This project is a Web-Crawler written in Java, which outputs a compact overview of the given website and linked websites in a given language by only listing the headings and the links in a file called output.md.
The project is a Maven-project, so building, running and testing works as usual.
Before the WebCrawler can be started, one's Rapid-API Key must be set in the TextTranslator2TranslatorService-class in the variable KEY.

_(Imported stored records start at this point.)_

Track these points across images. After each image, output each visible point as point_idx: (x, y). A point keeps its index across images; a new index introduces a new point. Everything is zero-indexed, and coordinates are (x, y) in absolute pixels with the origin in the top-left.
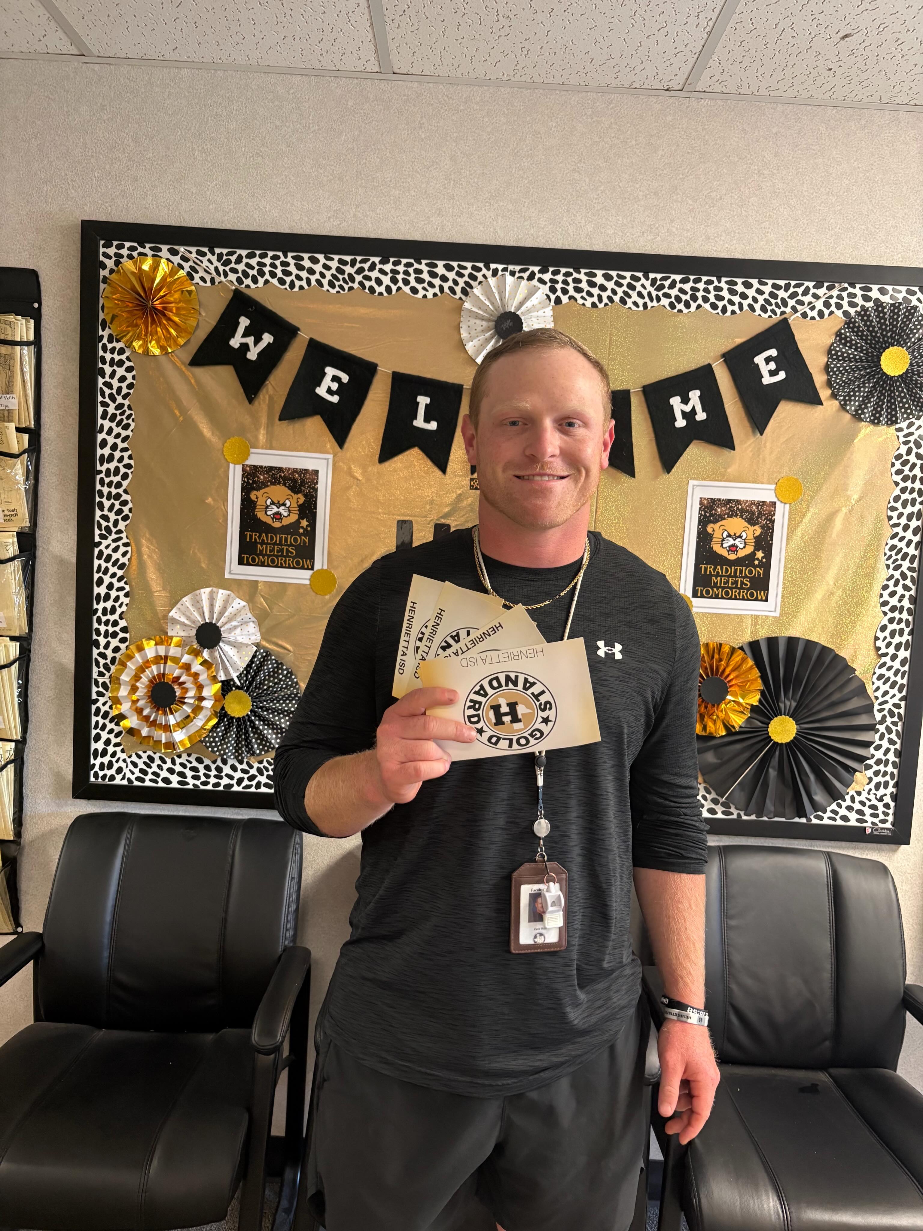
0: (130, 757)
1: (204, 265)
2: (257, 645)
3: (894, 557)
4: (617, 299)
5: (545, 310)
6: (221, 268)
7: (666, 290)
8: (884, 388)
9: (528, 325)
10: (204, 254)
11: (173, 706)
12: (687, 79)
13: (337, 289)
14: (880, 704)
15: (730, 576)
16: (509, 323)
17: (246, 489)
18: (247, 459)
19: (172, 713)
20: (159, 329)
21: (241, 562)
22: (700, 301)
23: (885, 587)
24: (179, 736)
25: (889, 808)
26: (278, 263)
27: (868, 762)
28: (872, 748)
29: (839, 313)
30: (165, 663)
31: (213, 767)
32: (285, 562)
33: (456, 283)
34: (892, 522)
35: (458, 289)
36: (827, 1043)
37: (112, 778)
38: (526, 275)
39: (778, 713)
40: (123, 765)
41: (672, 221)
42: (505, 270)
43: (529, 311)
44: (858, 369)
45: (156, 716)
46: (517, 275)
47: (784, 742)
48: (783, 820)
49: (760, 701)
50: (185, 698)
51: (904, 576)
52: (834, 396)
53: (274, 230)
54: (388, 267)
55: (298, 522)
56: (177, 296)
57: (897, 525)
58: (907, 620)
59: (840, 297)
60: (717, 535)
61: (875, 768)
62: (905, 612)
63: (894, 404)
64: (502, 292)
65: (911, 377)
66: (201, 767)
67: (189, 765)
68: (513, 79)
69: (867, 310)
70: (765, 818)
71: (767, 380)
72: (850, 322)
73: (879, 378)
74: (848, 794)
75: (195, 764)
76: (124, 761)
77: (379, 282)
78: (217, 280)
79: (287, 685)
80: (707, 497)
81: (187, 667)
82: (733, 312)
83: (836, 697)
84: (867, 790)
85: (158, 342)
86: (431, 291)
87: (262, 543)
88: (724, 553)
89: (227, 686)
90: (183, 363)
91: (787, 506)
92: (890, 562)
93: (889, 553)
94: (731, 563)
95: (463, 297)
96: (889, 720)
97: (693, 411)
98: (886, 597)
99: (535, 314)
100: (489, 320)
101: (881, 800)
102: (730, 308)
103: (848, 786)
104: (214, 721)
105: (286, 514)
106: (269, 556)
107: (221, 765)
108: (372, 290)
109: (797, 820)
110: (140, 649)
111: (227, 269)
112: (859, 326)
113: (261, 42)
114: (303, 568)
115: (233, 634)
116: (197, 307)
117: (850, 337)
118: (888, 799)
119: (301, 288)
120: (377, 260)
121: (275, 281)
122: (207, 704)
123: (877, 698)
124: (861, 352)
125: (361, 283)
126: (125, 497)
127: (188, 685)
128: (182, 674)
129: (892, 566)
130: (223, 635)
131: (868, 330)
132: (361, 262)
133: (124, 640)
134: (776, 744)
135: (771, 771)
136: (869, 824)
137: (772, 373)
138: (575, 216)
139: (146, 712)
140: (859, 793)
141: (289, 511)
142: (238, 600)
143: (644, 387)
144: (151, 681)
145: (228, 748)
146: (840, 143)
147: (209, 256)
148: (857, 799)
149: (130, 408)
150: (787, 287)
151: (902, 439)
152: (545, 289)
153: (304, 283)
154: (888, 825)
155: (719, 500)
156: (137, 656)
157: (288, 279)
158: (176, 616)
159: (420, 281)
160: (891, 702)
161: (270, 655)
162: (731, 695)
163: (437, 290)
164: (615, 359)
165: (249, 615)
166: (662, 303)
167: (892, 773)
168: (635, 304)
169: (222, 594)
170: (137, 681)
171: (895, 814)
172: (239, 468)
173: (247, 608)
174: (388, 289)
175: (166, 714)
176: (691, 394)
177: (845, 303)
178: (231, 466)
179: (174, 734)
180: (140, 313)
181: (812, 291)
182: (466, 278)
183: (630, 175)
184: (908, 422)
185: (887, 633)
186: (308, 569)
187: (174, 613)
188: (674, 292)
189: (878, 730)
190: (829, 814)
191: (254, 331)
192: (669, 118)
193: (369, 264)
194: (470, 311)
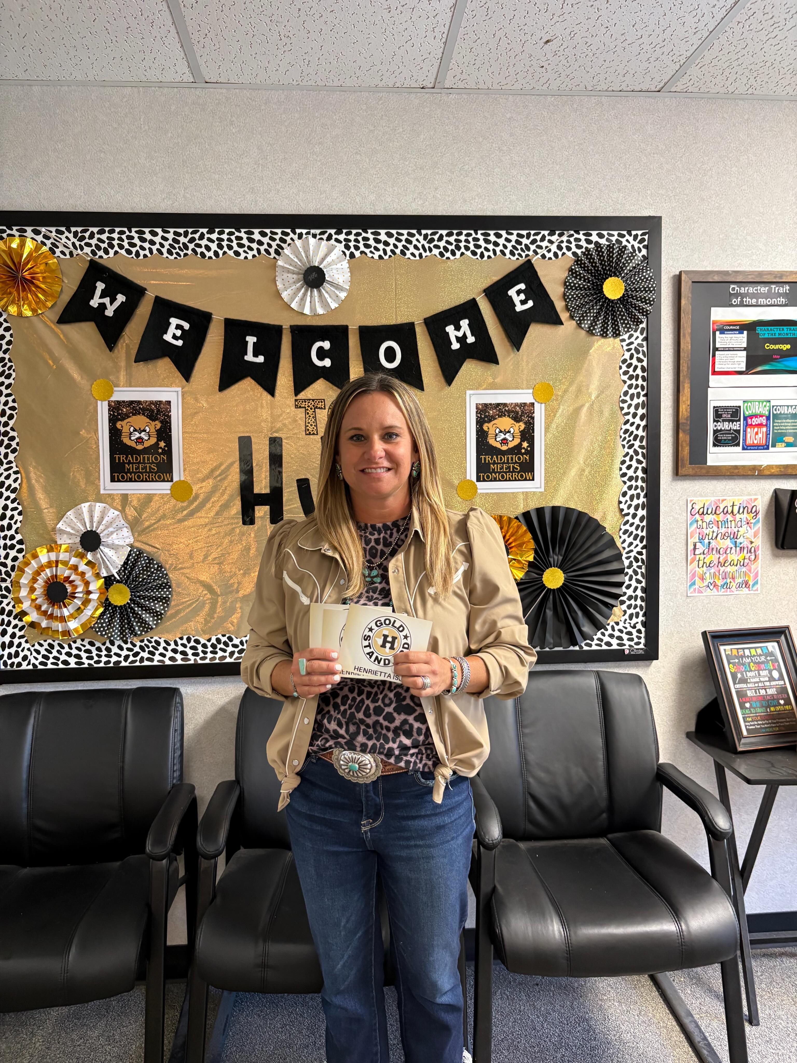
0: (33, 646)
1: (63, 241)
2: (131, 546)
3: (628, 439)
4: (398, 251)
5: (342, 263)
6: (77, 244)
7: (436, 243)
8: (608, 309)
9: (330, 276)
10: (62, 233)
11: (66, 601)
12: (436, 79)
13: (175, 255)
14: (627, 553)
15: (504, 463)
16: (314, 275)
17: (113, 420)
18: (111, 396)
19: (65, 607)
20: (29, 295)
21: (113, 480)
22: (463, 250)
23: (623, 462)
24: (73, 625)
25: (641, 633)
26: (124, 237)
27: (621, 598)
28: (624, 587)
29: (569, 254)
30: (57, 566)
31: (103, 648)
32: (149, 477)
33: (270, 245)
34: (623, 412)
35: (272, 251)
36: (604, 815)
37: (19, 664)
38: (325, 237)
39: (549, 566)
40: (28, 653)
41: (436, 189)
42: (308, 233)
43: (329, 264)
44: (588, 296)
45: (53, 610)
46: (318, 237)
47: (555, 588)
48: (561, 649)
49: (535, 558)
50: (75, 593)
51: (636, 453)
52: (572, 317)
53: (119, 211)
54: (214, 236)
55: (157, 444)
56: (42, 267)
57: (628, 414)
58: (642, 486)
59: (569, 242)
60: (491, 432)
61: (628, 603)
62: (640, 480)
63: (616, 321)
64: (307, 251)
65: (627, 300)
66: (93, 649)
67: (83, 649)
68: (301, 83)
69: (590, 250)
70: (547, 649)
71: (519, 308)
72: (578, 261)
73: (603, 302)
74: (608, 625)
75: (88, 647)
76: (29, 649)
77: (208, 248)
78: (75, 253)
79: (159, 577)
80: (481, 402)
81: (75, 568)
82: (489, 257)
83: (592, 550)
84: (623, 620)
85: (29, 305)
86: (251, 254)
87: (129, 463)
88: (498, 445)
89: (109, 581)
90: (52, 322)
91: (543, 405)
92: (625, 443)
93: (623, 436)
94: (504, 453)
95: (277, 257)
96: (635, 564)
97: (465, 336)
98: (624, 470)
99: (334, 267)
100: (298, 274)
101: (634, 627)
102: (486, 254)
103: (608, 618)
104: (101, 610)
105: (146, 438)
106: (135, 473)
107: (110, 646)
108: (203, 255)
109: (572, 648)
110: (35, 556)
111: (83, 243)
112: (585, 263)
113: (95, 63)
114: (164, 481)
115: (110, 538)
116: (60, 276)
117: (579, 271)
118: (639, 626)
119: (145, 256)
120: (205, 231)
121: (123, 252)
122: (94, 596)
123: (624, 548)
124: (589, 282)
125: (193, 250)
126: (12, 434)
127: (78, 583)
128: (71, 574)
129: (627, 446)
130: (103, 540)
131: (592, 266)
132: (192, 233)
133: (20, 551)
134: (549, 590)
135: (547, 611)
136: (627, 647)
137: (523, 302)
138: (360, 188)
139: (43, 608)
140: (617, 624)
141: (149, 436)
142: (112, 510)
143: (425, 319)
144: (46, 582)
145: (114, 631)
146: (558, 123)
147: (67, 234)
148: (616, 628)
149: (10, 360)
150: (528, 236)
151: (625, 348)
152: (341, 247)
153: (147, 252)
154: (641, 646)
155: (491, 404)
156: (33, 562)
157: (134, 250)
158: (63, 528)
159: (241, 246)
160: (635, 550)
161: (143, 553)
162: (513, 555)
163: (255, 252)
164: (401, 299)
165: (123, 522)
166: (433, 253)
167: (641, 606)
168: (413, 254)
169: (99, 507)
170: (34, 583)
171: (646, 637)
172: (106, 404)
173: (120, 516)
174: (216, 254)
175: (60, 608)
176: (462, 323)
177: (573, 246)
178: (99, 403)
179: (69, 623)
180: (12, 283)
181: (548, 238)
182: (278, 242)
183: (400, 155)
184: (628, 334)
185: (627, 498)
186: (168, 481)
187: (61, 525)
188: (442, 244)
189: (627, 573)
190: (596, 642)
191: (109, 293)
192: (427, 110)
193: (198, 234)
194: (283, 267)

The WebCrawler can be started by executing the main-Method in the class Main. The system is then started and the user can follow the instructions in the command line to input all arguments needed for the crawler to start. The arguments are input in the following syntax {depth};{targetLanguage};{URL};{URL};{URL};...{URL}. An example would be the input "1;german;https://campus.aau.at;https://www.google.com;https://www.orf.at". When the input was entered correctly, the WebCrawler is started automatically. Once it is done, the resulting output.md-file can be found in the root-directory of the project.
Please note that this project crawls the websites in a concurrent manner with a parent-thread at the top starting child threads in a tree structure. Each child can start more child-threads and only returns once all their children have returned. The WebCrawlerScheduler-class holds a variable timeoutForChildThreadsInMinutes, which can be set depending on how long the system should be running and waiting on children. The size of the used thread pool can also be changed and set via the initializeThreadPoolWithThreadCount()-method called in Main - please note because of the structure of how child threads are created a too small pool size can cause deadlock-like behaviour which will result in reached timeouts.
Automatic testing can be started via opening the Maven-Tab, navigating to Lifecycle and clicking on "test". Please note that the tests can take a while to complete.